We are the bearers of that hope today. We are an Easter people, and Alleluia is our song! On Easter Sunday, we mark with special solemnity the very same message we celebrate here Sunday after Sunday: that in a personal relationship with the Risen Christ, we find the fulfilment of our hopes, a source of true joy, an inspiration to work for the transformation of the world.
Jesus’ Resurrection is Good News: to be lived and shared. Listen to these words of hope spoken by Pope Francis in his Easter homily:
Jesus no longer belongs to the past, but lives in the present and is projected towards the future; he is the everlasting “today” of God. This is how the newness of God appears to us: as victory over sin, evil and death, over everything that crushes life and makes it seem less human. This message is meant for me and for you, dear sister, dear brother. How often does Love have to tell us: Why do you look for the living among the dead? Our daily problems and worries can wrap us up in ourselves, in sadness and bitterness… and that is where death is. That is not the place to look for the One who is alive!
Let the risen Jesus enter your life, welcome him as a friend, with trust: he is life! If up till now you have kept him at a distance, step forward. He will receive you with open arms. If you have been indifferent, take a risk: you won’t be disappointed. If following him seems difficult, don’t be afraid, trust him, be confident that he is close to you, he is with you and he will give you the peace you are looking for and the strength to live as he would have you do.
In a few moments, we will renew the promises of our baptism. In a secular world which marginalizes and even ridicules our faith, we will accept the call to live as an Easter People, baptized into the death of Jesus, sharing in his Risen Life.

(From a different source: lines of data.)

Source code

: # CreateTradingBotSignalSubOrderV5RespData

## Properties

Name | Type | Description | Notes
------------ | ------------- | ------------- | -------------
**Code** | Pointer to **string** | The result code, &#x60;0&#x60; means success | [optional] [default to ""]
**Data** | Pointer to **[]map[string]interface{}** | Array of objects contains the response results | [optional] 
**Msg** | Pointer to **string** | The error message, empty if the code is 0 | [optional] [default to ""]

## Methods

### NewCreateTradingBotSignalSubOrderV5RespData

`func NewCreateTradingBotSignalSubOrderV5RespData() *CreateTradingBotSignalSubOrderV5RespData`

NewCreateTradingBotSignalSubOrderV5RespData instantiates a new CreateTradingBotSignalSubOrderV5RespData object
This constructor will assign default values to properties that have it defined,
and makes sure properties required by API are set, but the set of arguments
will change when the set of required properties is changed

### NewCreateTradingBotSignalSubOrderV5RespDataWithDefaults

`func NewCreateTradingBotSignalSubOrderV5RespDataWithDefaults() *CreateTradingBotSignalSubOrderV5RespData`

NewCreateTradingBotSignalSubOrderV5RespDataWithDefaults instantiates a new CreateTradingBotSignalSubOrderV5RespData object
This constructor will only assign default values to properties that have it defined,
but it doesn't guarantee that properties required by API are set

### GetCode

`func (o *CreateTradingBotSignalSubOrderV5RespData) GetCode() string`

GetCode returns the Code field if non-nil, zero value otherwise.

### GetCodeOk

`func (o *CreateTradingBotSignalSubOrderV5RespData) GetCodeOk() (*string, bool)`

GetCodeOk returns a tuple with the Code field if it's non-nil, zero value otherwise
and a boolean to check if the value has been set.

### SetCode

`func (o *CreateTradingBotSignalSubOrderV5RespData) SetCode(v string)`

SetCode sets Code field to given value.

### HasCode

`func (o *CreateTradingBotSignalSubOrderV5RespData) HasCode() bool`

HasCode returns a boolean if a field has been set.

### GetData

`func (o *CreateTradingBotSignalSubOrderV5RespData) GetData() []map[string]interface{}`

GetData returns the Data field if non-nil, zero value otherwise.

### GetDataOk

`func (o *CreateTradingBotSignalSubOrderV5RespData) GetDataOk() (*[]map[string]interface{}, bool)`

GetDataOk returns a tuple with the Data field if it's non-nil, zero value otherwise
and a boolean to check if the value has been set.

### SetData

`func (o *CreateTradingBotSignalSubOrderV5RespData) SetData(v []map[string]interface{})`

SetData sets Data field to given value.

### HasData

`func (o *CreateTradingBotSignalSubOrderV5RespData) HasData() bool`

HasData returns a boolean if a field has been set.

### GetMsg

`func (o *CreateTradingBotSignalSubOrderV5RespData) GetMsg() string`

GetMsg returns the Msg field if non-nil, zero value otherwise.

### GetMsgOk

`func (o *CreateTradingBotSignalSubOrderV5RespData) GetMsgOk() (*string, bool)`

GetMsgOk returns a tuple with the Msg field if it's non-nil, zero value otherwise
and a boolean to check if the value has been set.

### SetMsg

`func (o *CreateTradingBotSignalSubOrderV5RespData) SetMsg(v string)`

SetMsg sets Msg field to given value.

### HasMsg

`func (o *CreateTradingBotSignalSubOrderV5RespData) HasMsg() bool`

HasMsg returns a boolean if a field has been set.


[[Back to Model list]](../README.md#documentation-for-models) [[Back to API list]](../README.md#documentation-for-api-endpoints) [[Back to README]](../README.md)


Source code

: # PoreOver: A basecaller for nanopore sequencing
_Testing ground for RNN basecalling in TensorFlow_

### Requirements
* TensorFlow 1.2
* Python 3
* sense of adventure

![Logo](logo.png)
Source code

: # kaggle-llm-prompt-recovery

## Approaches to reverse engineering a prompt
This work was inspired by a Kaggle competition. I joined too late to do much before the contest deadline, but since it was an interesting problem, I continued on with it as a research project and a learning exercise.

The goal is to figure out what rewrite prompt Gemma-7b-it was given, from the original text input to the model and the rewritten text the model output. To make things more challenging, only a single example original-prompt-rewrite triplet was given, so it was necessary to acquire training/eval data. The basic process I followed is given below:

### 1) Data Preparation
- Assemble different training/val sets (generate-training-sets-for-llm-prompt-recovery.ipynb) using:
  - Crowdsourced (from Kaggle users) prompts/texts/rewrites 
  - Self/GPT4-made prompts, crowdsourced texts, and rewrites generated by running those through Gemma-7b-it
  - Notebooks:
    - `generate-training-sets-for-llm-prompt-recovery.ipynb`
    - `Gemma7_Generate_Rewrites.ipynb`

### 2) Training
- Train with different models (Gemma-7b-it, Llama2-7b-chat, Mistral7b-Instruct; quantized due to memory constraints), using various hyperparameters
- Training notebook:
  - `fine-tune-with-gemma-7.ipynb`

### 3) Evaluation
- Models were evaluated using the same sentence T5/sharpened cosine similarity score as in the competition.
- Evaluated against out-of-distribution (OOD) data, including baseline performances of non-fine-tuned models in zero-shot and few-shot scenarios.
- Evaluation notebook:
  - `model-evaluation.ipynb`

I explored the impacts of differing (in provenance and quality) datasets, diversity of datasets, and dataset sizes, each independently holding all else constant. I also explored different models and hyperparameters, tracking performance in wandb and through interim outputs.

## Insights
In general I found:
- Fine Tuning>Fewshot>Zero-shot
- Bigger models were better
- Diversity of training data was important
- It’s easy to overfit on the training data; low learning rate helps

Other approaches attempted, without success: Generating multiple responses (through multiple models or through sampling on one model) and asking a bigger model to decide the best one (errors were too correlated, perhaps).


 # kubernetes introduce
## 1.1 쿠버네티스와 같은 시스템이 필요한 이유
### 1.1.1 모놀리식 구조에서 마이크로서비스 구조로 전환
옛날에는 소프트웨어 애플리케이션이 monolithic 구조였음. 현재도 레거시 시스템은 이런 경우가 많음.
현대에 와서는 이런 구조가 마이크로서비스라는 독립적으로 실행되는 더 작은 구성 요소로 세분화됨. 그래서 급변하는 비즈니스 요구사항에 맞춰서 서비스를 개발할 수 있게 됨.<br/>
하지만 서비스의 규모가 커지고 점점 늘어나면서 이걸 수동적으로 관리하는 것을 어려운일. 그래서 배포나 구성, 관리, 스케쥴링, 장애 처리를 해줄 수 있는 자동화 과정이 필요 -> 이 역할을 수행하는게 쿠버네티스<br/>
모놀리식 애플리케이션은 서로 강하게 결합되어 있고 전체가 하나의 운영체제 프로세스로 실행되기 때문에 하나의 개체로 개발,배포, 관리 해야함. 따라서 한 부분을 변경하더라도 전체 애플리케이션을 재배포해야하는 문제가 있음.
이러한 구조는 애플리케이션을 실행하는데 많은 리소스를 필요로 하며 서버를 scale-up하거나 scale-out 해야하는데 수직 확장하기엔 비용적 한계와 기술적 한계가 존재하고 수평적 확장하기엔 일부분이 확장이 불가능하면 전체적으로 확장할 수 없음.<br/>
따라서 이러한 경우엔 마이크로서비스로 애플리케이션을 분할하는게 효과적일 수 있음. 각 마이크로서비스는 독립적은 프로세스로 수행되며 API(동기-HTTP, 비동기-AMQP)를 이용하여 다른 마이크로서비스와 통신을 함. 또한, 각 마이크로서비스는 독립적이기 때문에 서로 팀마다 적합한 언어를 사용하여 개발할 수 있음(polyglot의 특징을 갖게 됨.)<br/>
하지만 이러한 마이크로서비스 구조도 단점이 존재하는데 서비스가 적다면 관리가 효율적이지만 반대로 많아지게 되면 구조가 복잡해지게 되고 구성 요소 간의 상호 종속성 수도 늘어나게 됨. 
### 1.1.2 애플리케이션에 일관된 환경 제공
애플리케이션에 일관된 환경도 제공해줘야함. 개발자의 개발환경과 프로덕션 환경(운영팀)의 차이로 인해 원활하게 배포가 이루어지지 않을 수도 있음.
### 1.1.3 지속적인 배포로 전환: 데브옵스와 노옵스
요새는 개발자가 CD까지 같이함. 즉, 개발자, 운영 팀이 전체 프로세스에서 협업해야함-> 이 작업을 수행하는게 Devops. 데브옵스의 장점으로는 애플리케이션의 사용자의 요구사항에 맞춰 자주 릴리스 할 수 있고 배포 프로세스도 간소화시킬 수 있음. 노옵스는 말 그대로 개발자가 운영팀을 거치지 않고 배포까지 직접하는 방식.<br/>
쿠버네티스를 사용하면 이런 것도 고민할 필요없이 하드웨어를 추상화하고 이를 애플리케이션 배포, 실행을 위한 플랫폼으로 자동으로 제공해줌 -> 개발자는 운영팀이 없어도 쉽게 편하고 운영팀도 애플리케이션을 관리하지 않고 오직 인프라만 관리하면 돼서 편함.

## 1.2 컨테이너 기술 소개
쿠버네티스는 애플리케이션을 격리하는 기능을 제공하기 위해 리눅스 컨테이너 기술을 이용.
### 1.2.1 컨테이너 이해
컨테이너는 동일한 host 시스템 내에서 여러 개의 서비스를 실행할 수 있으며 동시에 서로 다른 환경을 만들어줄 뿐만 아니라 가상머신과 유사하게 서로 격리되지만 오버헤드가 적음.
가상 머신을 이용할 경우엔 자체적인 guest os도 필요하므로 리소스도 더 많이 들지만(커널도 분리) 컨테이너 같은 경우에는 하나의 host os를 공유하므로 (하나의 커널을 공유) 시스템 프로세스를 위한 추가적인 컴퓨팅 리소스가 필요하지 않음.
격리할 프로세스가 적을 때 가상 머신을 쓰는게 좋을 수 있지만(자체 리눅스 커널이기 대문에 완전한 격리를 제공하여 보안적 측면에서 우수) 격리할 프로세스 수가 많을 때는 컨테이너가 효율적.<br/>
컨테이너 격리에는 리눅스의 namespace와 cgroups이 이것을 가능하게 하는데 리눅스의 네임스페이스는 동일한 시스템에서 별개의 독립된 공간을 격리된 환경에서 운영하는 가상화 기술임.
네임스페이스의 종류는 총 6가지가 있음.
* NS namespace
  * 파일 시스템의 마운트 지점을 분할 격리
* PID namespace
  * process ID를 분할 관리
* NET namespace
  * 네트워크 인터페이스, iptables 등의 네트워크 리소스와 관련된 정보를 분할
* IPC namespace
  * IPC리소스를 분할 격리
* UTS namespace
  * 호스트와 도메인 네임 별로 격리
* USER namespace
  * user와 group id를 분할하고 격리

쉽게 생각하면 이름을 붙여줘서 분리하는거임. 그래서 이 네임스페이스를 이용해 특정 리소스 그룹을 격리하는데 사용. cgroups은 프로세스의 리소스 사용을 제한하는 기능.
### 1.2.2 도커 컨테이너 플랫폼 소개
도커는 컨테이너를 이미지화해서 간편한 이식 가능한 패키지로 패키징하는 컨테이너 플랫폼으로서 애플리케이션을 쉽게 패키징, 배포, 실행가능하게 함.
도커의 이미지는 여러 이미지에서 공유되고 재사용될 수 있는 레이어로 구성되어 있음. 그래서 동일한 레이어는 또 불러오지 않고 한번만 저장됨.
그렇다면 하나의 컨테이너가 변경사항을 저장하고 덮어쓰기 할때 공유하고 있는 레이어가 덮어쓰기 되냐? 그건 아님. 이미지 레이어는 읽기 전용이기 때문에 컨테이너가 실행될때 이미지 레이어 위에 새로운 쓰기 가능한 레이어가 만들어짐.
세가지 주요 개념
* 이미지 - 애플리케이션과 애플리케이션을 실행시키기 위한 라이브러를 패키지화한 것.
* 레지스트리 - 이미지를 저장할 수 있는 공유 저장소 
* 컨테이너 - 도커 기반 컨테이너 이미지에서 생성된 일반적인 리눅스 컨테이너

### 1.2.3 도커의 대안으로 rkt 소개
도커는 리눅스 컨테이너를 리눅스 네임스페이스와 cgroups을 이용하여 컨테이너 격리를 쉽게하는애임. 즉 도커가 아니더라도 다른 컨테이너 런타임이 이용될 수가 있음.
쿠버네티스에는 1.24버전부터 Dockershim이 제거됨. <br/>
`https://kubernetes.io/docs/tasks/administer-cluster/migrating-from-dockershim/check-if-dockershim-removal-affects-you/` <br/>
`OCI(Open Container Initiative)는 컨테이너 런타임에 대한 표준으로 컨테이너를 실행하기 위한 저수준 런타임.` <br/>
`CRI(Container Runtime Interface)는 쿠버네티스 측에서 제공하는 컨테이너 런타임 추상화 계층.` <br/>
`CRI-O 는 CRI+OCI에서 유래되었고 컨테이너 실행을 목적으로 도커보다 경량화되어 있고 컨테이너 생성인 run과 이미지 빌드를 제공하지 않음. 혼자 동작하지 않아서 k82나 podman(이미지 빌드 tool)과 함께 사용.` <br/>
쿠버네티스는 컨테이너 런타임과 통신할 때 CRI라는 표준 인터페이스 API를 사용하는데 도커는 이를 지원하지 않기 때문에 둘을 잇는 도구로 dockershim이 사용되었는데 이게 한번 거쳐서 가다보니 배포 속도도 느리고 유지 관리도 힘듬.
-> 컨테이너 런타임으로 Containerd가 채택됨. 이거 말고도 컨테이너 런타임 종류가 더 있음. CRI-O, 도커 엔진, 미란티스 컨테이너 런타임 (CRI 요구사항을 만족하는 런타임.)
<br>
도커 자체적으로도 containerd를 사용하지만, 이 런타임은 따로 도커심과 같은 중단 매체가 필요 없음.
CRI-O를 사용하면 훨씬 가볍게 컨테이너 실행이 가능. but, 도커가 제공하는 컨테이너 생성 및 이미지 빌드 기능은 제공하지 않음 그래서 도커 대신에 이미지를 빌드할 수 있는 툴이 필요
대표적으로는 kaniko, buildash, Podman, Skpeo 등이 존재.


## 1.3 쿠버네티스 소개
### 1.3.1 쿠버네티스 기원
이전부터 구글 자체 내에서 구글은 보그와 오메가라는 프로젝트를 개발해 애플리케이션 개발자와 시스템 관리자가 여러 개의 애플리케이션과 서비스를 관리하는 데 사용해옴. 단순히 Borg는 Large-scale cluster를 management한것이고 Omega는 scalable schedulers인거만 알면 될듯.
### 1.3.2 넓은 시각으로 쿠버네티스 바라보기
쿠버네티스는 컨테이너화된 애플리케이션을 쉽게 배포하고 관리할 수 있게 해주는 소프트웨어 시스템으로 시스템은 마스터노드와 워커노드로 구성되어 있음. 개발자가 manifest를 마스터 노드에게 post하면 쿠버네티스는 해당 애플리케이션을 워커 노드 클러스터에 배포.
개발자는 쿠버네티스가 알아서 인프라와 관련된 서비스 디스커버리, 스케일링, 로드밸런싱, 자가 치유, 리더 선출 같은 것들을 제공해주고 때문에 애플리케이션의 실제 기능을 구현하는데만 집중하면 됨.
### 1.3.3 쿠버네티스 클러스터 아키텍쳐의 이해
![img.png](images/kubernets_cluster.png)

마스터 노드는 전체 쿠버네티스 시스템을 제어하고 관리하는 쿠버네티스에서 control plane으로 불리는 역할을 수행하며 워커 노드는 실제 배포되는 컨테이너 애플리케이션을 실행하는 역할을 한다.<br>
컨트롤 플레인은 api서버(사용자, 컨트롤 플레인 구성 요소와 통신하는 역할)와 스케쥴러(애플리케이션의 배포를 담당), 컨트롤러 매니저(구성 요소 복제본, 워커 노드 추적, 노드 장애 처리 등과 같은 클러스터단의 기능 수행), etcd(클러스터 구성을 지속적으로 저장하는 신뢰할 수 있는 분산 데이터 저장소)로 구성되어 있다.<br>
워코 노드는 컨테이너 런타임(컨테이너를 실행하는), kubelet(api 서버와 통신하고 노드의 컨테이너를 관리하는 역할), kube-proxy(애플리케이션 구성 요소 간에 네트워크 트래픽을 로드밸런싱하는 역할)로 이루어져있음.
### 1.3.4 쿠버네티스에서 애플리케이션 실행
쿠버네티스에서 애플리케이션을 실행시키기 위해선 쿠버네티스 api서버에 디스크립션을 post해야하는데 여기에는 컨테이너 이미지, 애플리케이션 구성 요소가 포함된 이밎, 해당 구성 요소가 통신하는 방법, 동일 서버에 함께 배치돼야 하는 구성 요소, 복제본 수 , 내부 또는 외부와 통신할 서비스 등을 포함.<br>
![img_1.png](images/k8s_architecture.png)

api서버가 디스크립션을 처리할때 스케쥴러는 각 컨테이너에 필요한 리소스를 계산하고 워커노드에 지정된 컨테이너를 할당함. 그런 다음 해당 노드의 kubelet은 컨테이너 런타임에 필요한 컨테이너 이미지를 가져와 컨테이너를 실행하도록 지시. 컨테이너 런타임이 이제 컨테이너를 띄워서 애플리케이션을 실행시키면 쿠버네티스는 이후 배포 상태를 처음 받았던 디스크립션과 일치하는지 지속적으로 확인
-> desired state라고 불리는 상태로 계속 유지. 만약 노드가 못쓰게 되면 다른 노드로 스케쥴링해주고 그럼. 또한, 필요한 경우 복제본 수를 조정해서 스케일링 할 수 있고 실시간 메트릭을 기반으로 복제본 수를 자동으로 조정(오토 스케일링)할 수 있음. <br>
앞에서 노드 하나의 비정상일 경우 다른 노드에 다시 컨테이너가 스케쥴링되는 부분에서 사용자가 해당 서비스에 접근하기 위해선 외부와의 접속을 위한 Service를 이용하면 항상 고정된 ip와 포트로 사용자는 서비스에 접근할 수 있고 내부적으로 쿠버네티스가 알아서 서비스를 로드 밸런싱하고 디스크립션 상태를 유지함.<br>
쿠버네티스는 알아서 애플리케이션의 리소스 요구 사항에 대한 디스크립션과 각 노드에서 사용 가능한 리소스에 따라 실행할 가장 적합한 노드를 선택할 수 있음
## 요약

Because Christ is risen, we live in hope: free to grow, free to trust in the goodness of life, in the power of love. Christ is our hope. He lived and died and rose again so that we might share in the fullness of his life and love. Easter celebrates the unconditional, mind-blowing, death-defying, life-giving love of God, given to us in Jesus Christ. May each of us know the depth of this love. May we become Spirit-filled witnesses to its power to transform our broken world. Christ is risen! Alleluia! Truly, he is risen! Alleluia!